As more companies turn to AI to drive innovation, many overlook the underlying IT infrastructure needed to support their ambitions.
While AI has the ability to transform industries, the belief that AI is operated only or primarily within a cloud environment is a widespread misconception that prevents organizations from unlocking the possibilities of AI completely. In reality, hybrid cloud and edge computing combine to unlock the full potential of AI.
At GCC, AI could generate $150 billion (9% plus GCC GDP), while GEN AI accounts for between $21 billion and $35 billion. However, to unlock the maximum value, effective data management and fast processing capabilities are required.
To meet these requirements, AI deployments are increasingly relying on hybrid cloud architectures. A hybrid approach allows organizations to manage their data effectively by addressing key challenges related to their data governance, latency and cost management needs.
By adopting a hybrid strategy, organizations deploy and scale AI workloads across a variety of environments, either on the cloud, on the “on-prem” or at the edge, optimizing management for operational and financial efficiency, thus providing critical business value.
While control over data shared via Public Facing Gen AI tools has been improved, the risk of unintentionally revealing sensitive information remains high. Deploying AI workloads in a hybrid cloud environment allows users to closely manage data access and significantly reduce the risk of external leaks.
Determine the status of the user case
AI systems often work with large, complex and highly sensitive data sets, especially in regulated industries. In these situations, on-premises or private cloud deployments support strict security protocols, minimizing compliance risks and ensuring close compliance with local data protection laws.
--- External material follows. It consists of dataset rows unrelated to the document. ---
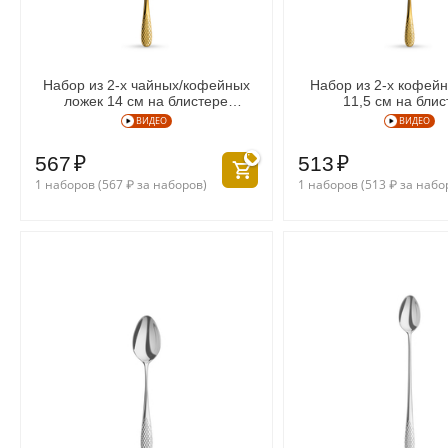
Набор из 2-х чайных/кофейных
Набор из 2-х кофей
ложек 14 см на блистере
11,5 см на блис
WL‑999234/2B
WL‑999235/
ВИДЕО
ВИДЕО
567
₽
513
₽
1 наборов (
567
₽
за наборов)
1 наборов (
513
₽
за набо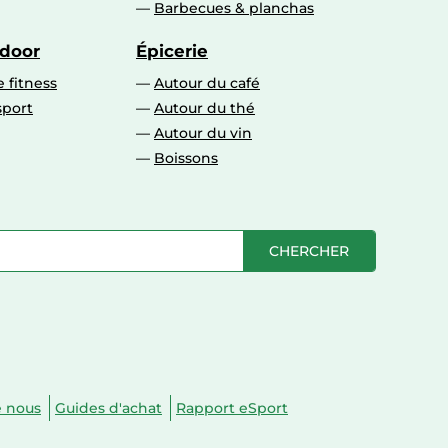
Barbecues & planchas
tdoor
Épicerie
 fitness
Autour du café
sport
Autour du thé
Autour du vin
Boissons
CHERCHER
e nous
Guides d'achat
Rapport eSport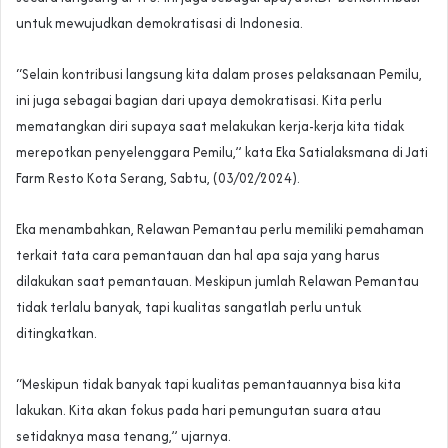
untuk mewujudkan demokratisasi di Indonesia.
“Selain kontribusi langsung kita dalam proses pelaksanaan Pemilu,
ini juga sebagai bagian dari upaya demokratisasi. Kita perlu
mematangkan diri supaya saat melakukan kerja-kerja kita tidak
merepotkan penyelenggara Pemilu,” kata Eka Satialaksmana di Jati
Farm Resto Kota Serang, Sabtu, (03/02/2024).
Eka menambahkan, Relawan Pemantau perlu memiliki pemahaman
terkait tata cara pemantauan dan hal apa saja yang harus
dilakukan saat pemantauan. Meskipun jumlah Relawan Pemantau
tidak terlalu banyak, tapi kualitas sangatlah perlu untuk
ditingkatkan.
“Meskipun tidak banyak tapi kualitas pemantauannya bisa kita
lakukan. Kita akan fokus pada hari pemungutan suara atau
setidaknya masa tenang,” ujarnya.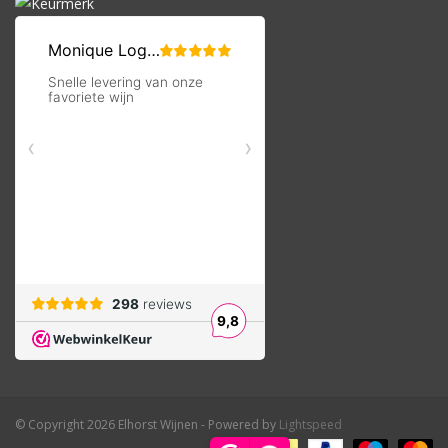
© Copyright 2026 Elhorst Wijnen - Powered by
Lightspeed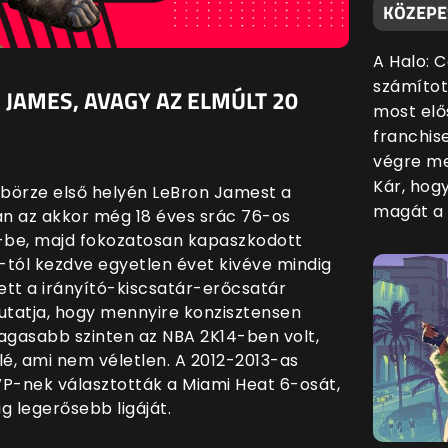
KÖZEPE
A Halo: 
számítot
 JAMES, AVAGY AZ ELMÚLT 20
most elő
franchis
végre me
Kár, hog
sbörze első helyén LeBron Jamest a
magát a 
an az akkor még 18 éves srác 76-os
-be, majd fokozatosan kapaszkodott
6-tól kezdve egyetlen évet kivéve mindig
ett a irányító-kiscsatár-erőcsatár
tatja, hogy mennyire konzisztensen
gmagasabb szinten az NBA 2K14-ben volt,
lé, ami nem véletlen. A 2012-2013-as
P-nek választották a Miami Heat 6-osát,
g legerősebb ligáját.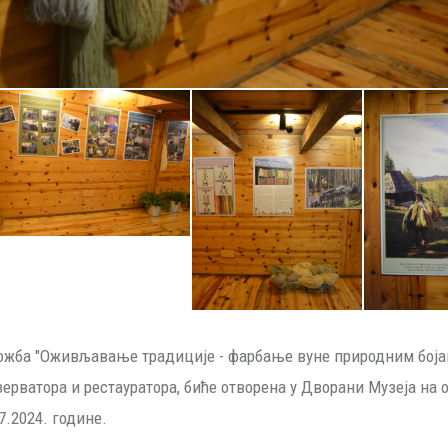
ожба "Оживљавање традиције - фарбање вуне природним бојам
ерватора и рестауратора, биће отворена у Дворани Музеја на о
7.2024. године.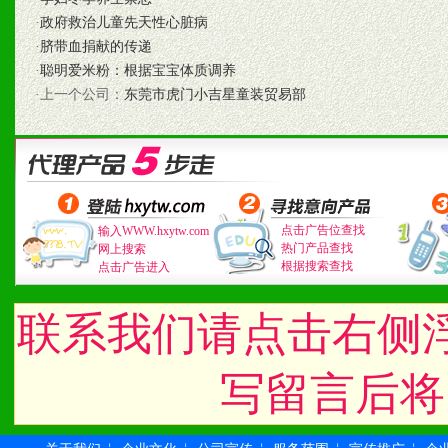
3、具备区域内良好的终端
·
政府救治儿童先天性心脏病
4、具备一定业务团队能力
·
脐带血捐献的传递
·
聪明爱米粉：根据宝宝体质调养
道，医药渠道并为之提供配
·上一个公司：
东莞市虎门小吉星童装贸易部
5、具备较强的市场操作意
八、品牌产品
点击广告位查找
输入WWW.hxytw.com
热门产品查找
网上搜索
1、不断提升品牌的知名度
根据搜索查找
点击广告进入
2、不断开创新产品不断满
联系我们请点击右侧
化。
写留言后将
九、加盟优势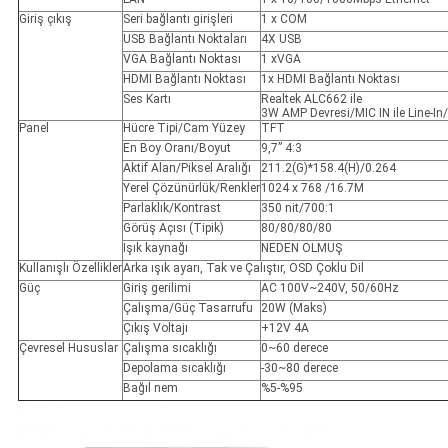
Giriş çıkış
Seri bağlantı girişleri
1 x COM
USB Bağlantı Noktaları
4X USB
VGA Bağlantı Noktası
1 xVGA
HDMI Bağlantı Noktası
1x HDMI Bağlantı Noktası
Ses Kartı
Realtek ALC662 ile
3W AMP Devresi/MIC IN ile Line-In/
Panel
Hücre Tipi/Cam Yüzey
TFT
En Boy Oranı/Boyut
9,7” 4:3
Aktif Alan/Piksel Aralığı
211.2(G)*158.4(H)/0.264
Yerel Çözünürlük/Renkler
1024 x 768 /16.7M
Parlaklık/Kontrast
350 nit/700:1
Görüş Açısı (Tipik)
80/80/80/80
Işık kaynağı
NEDEN OLMUŞ
Kullanışlı Özellikler
Arka ışık ayarı, Tak ve Çalıştır, OSD Çoklu Dil
Güç
Giriş gerilimi
AC 100V~240V, 50/60Hz
Çalışma/Güç Tasarrufu
20W (Maks)
Çıkış Voltajı
+12V 4A
Çevresel Hususlar
Çalışma sıcaklığı
0~60 derece
Depolama sıcaklığı
-30~80 derece
Bağıl nem
%5-%95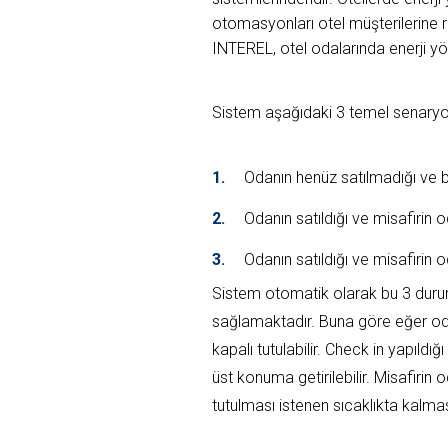
otomasyonları otel müşterilerine r
INTEREL, otel odalarında enerji yö
Sistem aşağıdaki 3 temel senaryo
Odanın henüz satılmadığı ve 
Odanın satıldığı ve misafirin
Odanın satıldığı ve misafirin
Sistem otomatik olarak bu 3 durum 
sağlamaktadır. Buna göre eğer od
kapalı tutulabilir. Check in yapıld
üst konuma getirilebilir. Misafir
tutulması istenen sıcaklıkta kalmas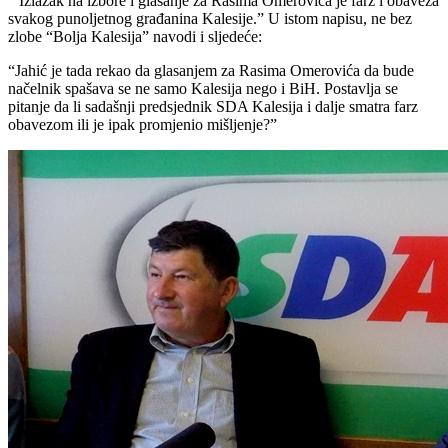
“ Izlazak na izbore i glasanje za Rasima Omerovića je farz i obaveza
svakog punoljetnog građanina Kalesije.” U istom napisu, ne bez
zlobe “Bolja Kalesija” navodi i sljedeće:
“Jahić je tada rekao da glasanjem za Rasima Omerovića da bude
načelnik spašava se ne samo Kalesija nego i BiH. Postavlja se
pitanje da li sadašnji predsjednik SDA Kalesija i dalje smatra farz
obavezom ili je ipak promjenio mišljenje?”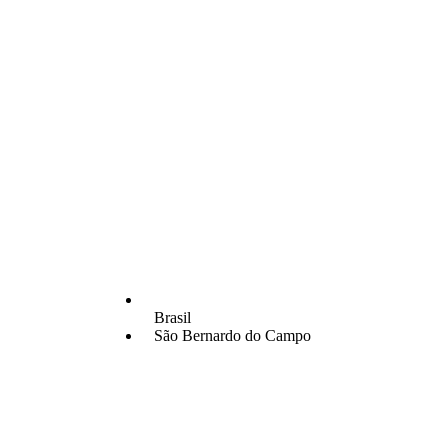
Brasil
São Bernardo do Campo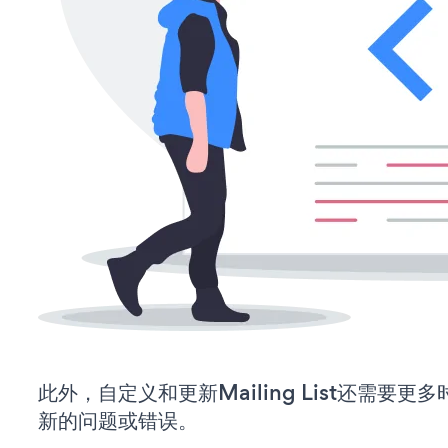
此外，自定义和更新Mailing List还需要
新的问题或错误。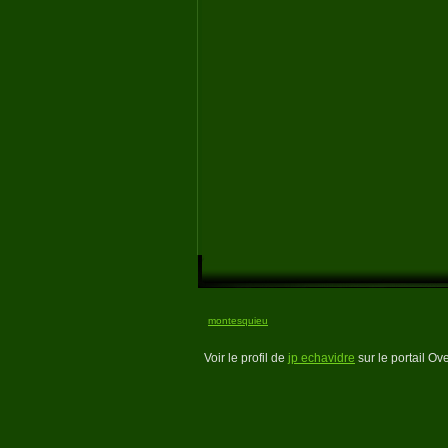
montesquieu
Voir le profil de
jp echavidre
sur le portail Ov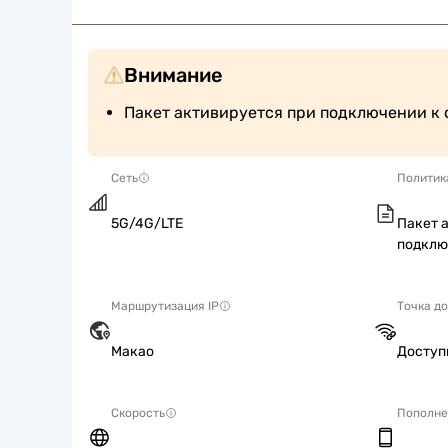
Внимание
Пакет активируется при подключении к 
Сеть
Политик
5G/4G/LTE
Пакет 
подклю
Маршрутизация IP
Точка д
Макао
Досту
Скорость
Пополне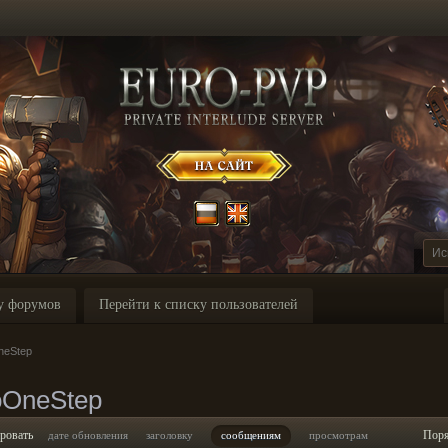
у форумов
Перейти к списку пользователей
neStep
oOneStep
ровать
Пор
дате обновления
заголовку
сообщениям
просмотрам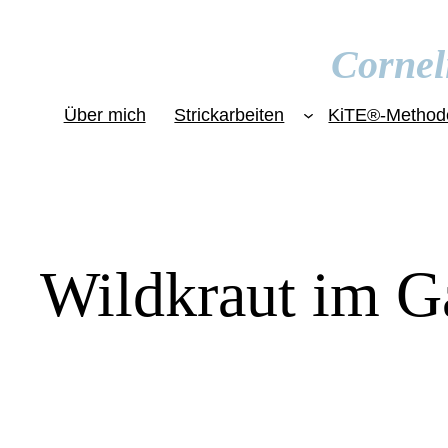
Zum
Inhalt
Cornel
springen
Über mich
Strickarbeiten
KiTE®-Method
Wildkraut im G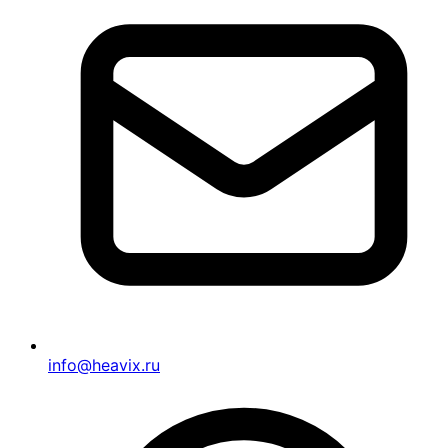
info@heavix.ru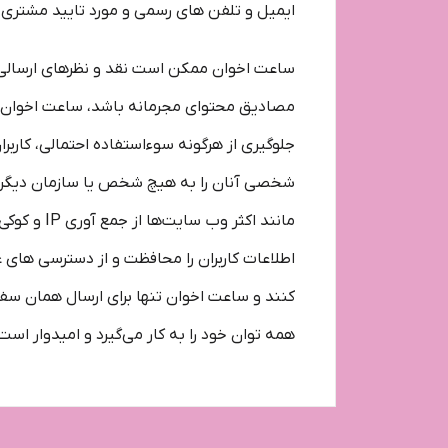
ایمیل و تلفن­ های رسمی و مورد تایید مشتری
ساعت اخوان ممکن است نقد و نظرهای ارسالی کا
مصادیق محتوای مجرمانه باشد، ساعت اخوان می‌ت
جلوگیری از هرگونه سوءاستفاده احتمالی، کارب
شخصی آنان را به هیچ شخص یا سازمان دیگری من
مانند اکث
اطلاعات کاربران را محافظت و از دسترسی‌ های
کنند و ساعت اخوان تنها برای ارسال همان سف
همه­ توان خود را به کار می‌گیرد و امیدوار اس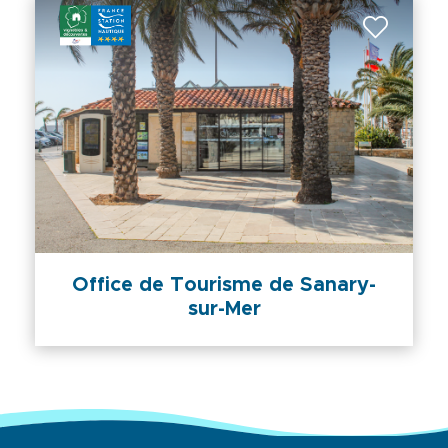
Office de Tourisme de Sanary-
sur-Mer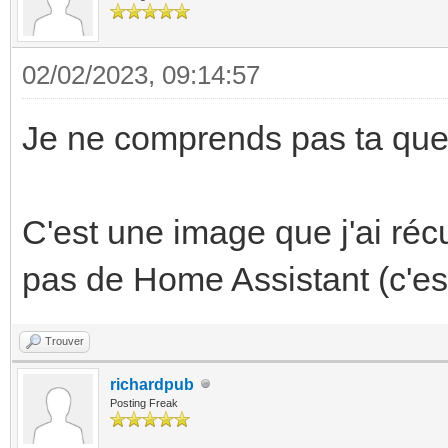
02/02/2023, 09:14:57
Je ne comprends pas ta ques
C'est une image que j'ai récu
pas de Home Assistant (c'es
Trouver
richardpub
Posting Freak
Consider AI that is personally trained by the bank to use your own transactional data to detect fraud. This safe training environment helps prevent attacks. For example, an attacker could contaminate training data with a bad example to reduce the accuracy of the final AI.
Personal training makes it much more difficult for attackers to compromise or copy specialized AI models and protect bank investment and security.
Many AI applications require low latency processing that minimizes the latency required, especially for real-time analytics, robotics and IoT devices. For example, high-speed production lines using AI-driven cameras for visual quality inspections require defects to be identified and acted in milliseconds.
Serious delays can mean that defective products will not be removed and will result in a loss of quality and efficiency. Deploying the processing power directly on the factory floors allows data from cameras and sensors to be analyzed locally, eliminating network latency.
This makes immediate, real-time decisions important to optimize production, ensure product standards and maintain safety in a fast-paced manufacturing environment.
For example, take a look at Henkel, a global manufacturer operating in 124 countries. By leveraging the hybrid cloud strategy, we have increased our factory visibility to 93%. Henkel processes data locally at the edge, send it to the public cloud for processing, making real-time operational decisions, minimise downtime, optimize production lines for increased productivity and agility.
Move to Hybrid + Edge
This means that businesses using Edge solutions to implement hybrid cloud strategies can choose where to perform AI tasks based on cost, performance and regulatory needs. Edge computing allows faster data processing and real-time decision-making, while the cloud can be used for large-scale data analytics and storage.
This underscores the need for organizations to move beyond the cloud-only approach to fully realize the possibilities of AI. A hybrid approach supported by well-defined data strategies and a resilient, future-ready IT infrastructure allows businesses to establish a strong foundation for successful AI implementations.
By combining hybrids and edges, businesses have the flexibility, scalability, security measures and computing power needed to leverage AI for innovation and market competitiveness.